WaPo's Conway piece even stated:

Needs are growing because of the slow economy. Government safety nets are shrinking because of tight budgets.  

Recall how much Conway hates paying taxes?  The wealthy's unwillingness to pay higher tax rates is a factor in tight budgets.


Conway's opportunity to grow jobs is every minute of every day. Count how many stay in a Carlyle company's country of origin and how many go to China.  There will be ghosts and angels in William Conway's future.  How will he account for his time racing his peers to the top of the billionaire list?

Update: A comment from justme39 on WaPo's article stated, "Most people aren't looking for a handout. Just a good job. Until recently I had one. Then the Carlyle Group bought my company as an 'investment'. I was laid off this past Monday after 8 years..... .  Perhaps Bill Conway as a co-founder should help his own employees first."

Update 4-14-14:  Carlyle co-founder David Rubenstein was on CNBC today pushing Carlyle's operating executives who grow jobs.  Mary Petrovich said she grew jobs from 500 to 1,000 while at one Carlyle affiliate.  She also drove "global sourcing to achieve material cost reductions," which resulted in how many U.S. jobs lost from 2005 to 2008, Carlyle's ownership period of AxleTech?

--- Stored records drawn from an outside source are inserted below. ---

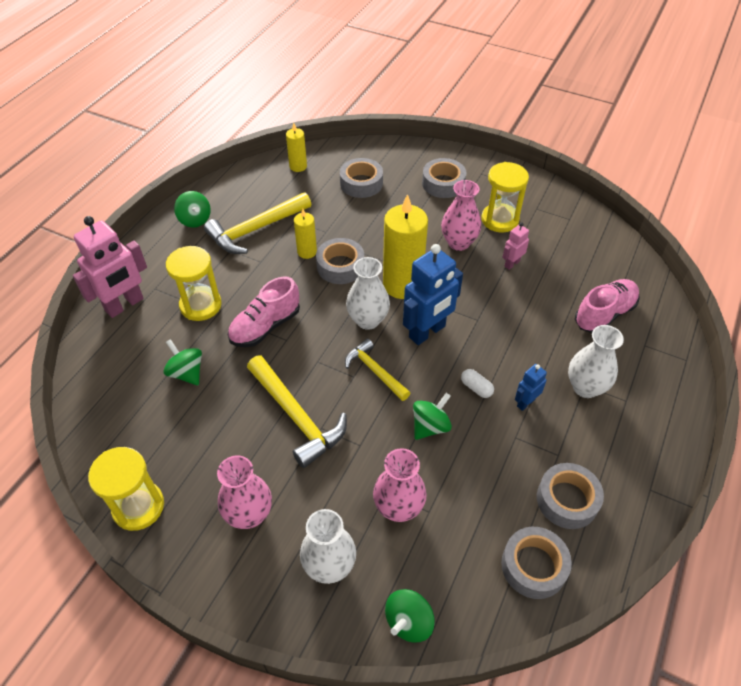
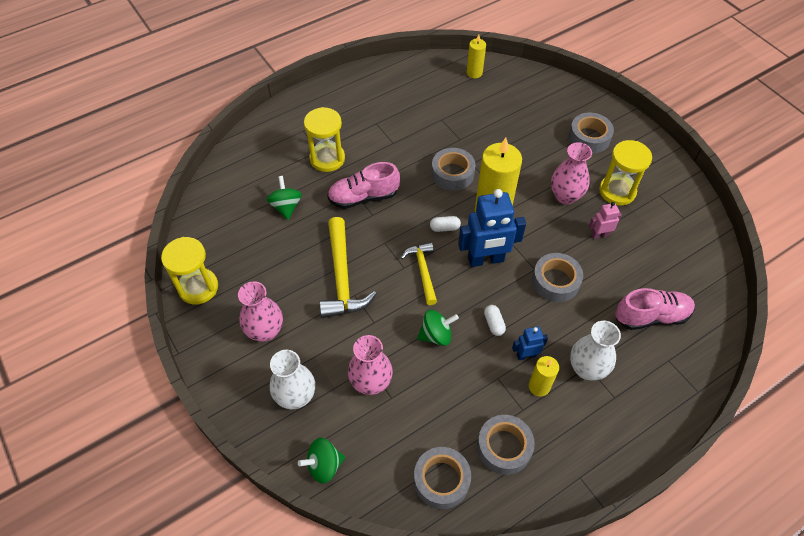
camera: 30 degrees right, 5 degrees up
(125, 305) = (275, 134): pink robot -> none
(195, 220) = (365, 87): green spinning top -> none
(255, 230) = (405, 114): yellow hammer -> none
(307, 252) = (434, 150): yellow candle -> yellow candle (539, 386)
(361, 183) = (517, 109): grey tape -> grey tape (555, 281)
(368, 320) = (444, 228): white vase -> white capsule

Update 1-31-22:  PND reported "Conway originally had planned to donate $1 billion to create jobs for low-income people, but when he solicited ideas for how to go about it last fall, he received more than twenty-five hundred suggestions. Ultimately, he determined that the greater need was to help the poor qualify for jobs that already existed. "I concluded out of all this that it was extremely difficult to create jobs," Conway said. "The objective I get to is similar, but I never thought I'd actually get there this way."